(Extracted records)
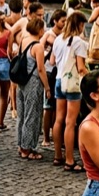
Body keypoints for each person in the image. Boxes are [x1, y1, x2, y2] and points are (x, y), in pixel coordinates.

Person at [52, 12, 89, 172]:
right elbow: (80, 67)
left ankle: (57, 155)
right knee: (70, 122)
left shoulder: (58, 39)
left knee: (59, 119)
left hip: (59, 80)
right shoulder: (79, 42)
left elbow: (52, 61)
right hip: (72, 83)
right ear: (79, 25)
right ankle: (69, 159)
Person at [14, 18, 50, 160]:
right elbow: (41, 69)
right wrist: (47, 87)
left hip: (22, 81)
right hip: (33, 82)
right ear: (40, 30)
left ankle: (21, 144)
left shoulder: (24, 40)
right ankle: (28, 149)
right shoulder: (38, 46)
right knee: (32, 115)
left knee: (22, 115)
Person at [42, 9, 67, 150]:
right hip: (50, 72)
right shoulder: (49, 35)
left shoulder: (63, 36)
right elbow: (49, 58)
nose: (64, 24)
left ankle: (54, 134)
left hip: (59, 72)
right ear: (55, 21)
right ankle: (46, 137)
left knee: (57, 107)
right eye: (62, 21)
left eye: (66, 21)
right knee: (49, 106)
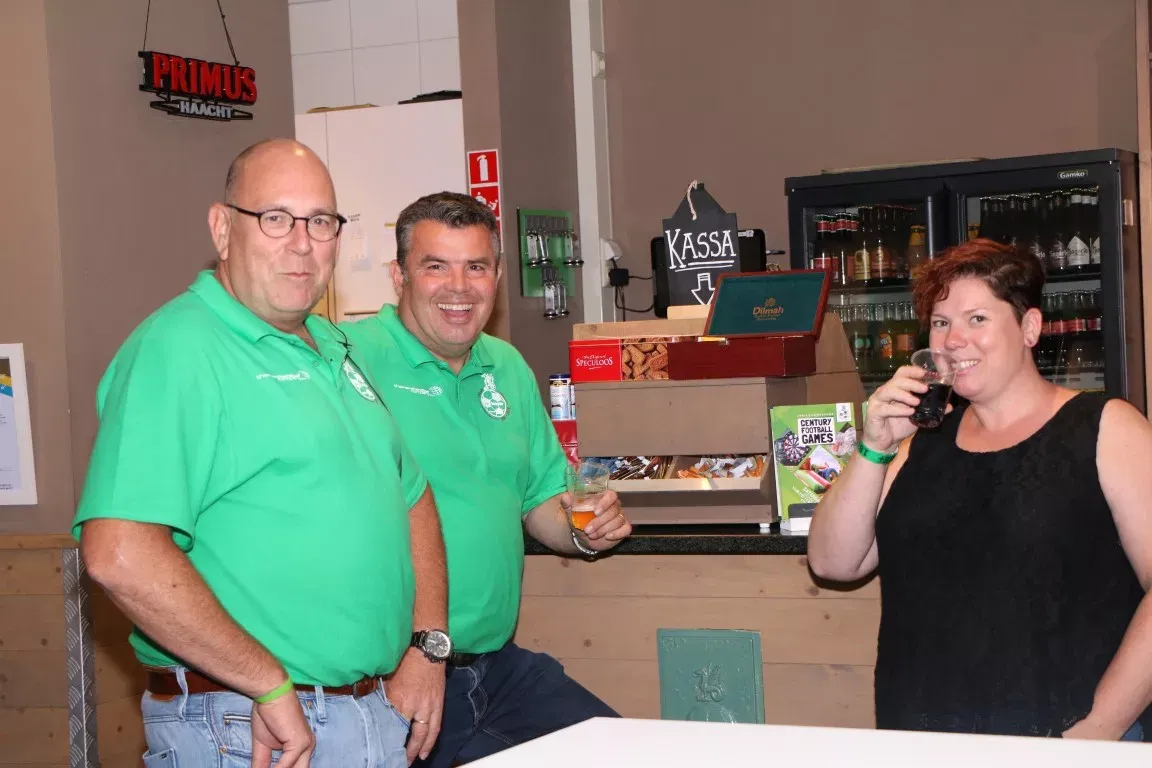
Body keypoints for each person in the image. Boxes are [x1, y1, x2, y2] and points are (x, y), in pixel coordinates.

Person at [73, 139, 450, 768]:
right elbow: (118, 553)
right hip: (246, 724)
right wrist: (265, 681)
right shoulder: (179, 348)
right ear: (223, 229)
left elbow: (411, 494)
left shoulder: (334, 346)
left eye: (321, 222)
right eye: (276, 218)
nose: (302, 243)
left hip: (370, 713)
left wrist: (427, 646)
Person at [808, 238, 1152, 740]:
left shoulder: (1105, 427)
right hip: (922, 735)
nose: (953, 340)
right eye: (941, 322)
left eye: (977, 319)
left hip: (1062, 739)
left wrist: (1096, 731)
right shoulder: (917, 444)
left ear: (1029, 327)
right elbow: (833, 563)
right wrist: (874, 445)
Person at [339, 191, 630, 766]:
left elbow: (541, 499)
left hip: (495, 670)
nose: (459, 287)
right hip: (396, 676)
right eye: (436, 266)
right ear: (399, 276)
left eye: (475, 267)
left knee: (624, 752)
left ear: (496, 275)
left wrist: (584, 529)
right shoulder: (348, 358)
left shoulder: (507, 366)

● TASK STATEMENT: What is needed is a word-for-word copy of the lines from the one containing "left eye: (66, 21)" through the final line of the records above, both included, with the pictures left out.

● ANSWER:
left eye: (66, 21)
right knee: (49, 106)
Body keypoints for each person in the image. Boxes are [x1, y1, x2, y2] and points are (x, y), in pixel coordinates.

Person at [73, 139, 450, 768]:
right elbow: (118, 553)
right hip: (246, 724)
right wrist: (265, 681)
right shoulder: (179, 348)
right ear: (223, 229)
left elbow: (411, 494)
left shoulder: (334, 346)
left eye: (321, 222)
right eye: (276, 218)
nose: (302, 243)
left hip: (370, 713)
left wrist: (427, 646)
Person at [808, 238, 1152, 740]:
left shoulder: (1105, 427)
right hip: (922, 735)
nose: (953, 340)
right eye: (941, 322)
left eye: (977, 319)
left hip: (1062, 739)
left wrist: (1096, 731)
right shoulder: (917, 444)
left ear: (1029, 327)
right elbow: (833, 563)
right wrist: (874, 445)
Person at [339, 191, 630, 766]:
left elbow: (541, 499)
left hip: (495, 670)
nose: (459, 287)
right hip: (396, 676)
right eye: (436, 266)
right ear: (399, 276)
left eye: (475, 267)
left knee: (624, 752)
left ear: (496, 275)
left wrist: (584, 529)
right shoulder: (348, 358)
left shoulder: (507, 366)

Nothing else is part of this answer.